*Records*

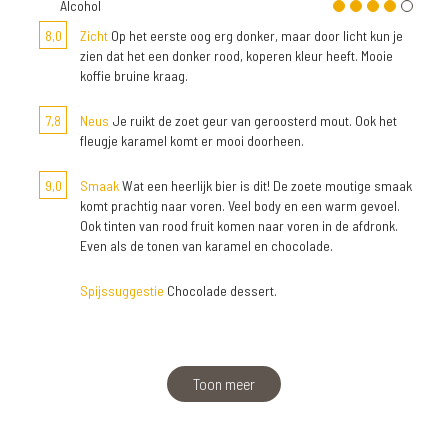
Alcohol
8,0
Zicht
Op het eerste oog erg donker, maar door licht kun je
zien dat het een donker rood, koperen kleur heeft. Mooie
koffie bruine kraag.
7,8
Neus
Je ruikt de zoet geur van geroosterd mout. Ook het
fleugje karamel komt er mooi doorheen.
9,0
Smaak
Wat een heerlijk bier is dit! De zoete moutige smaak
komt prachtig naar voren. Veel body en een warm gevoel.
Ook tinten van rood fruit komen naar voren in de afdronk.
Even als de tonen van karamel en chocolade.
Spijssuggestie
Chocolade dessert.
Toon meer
--
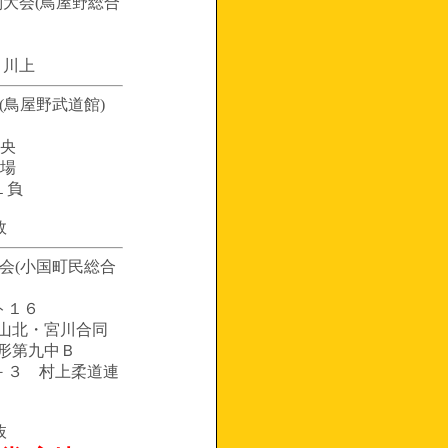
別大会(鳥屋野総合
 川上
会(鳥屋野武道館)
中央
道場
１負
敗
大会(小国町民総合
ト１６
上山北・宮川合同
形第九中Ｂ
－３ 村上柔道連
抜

*Task objective*
Look over the entries for "karamel", then copy every line that includes that string.

*Response to the exercise*
fleugje karamel komt er mooi doorheen.
Even als de tonen van karamel en chocolade.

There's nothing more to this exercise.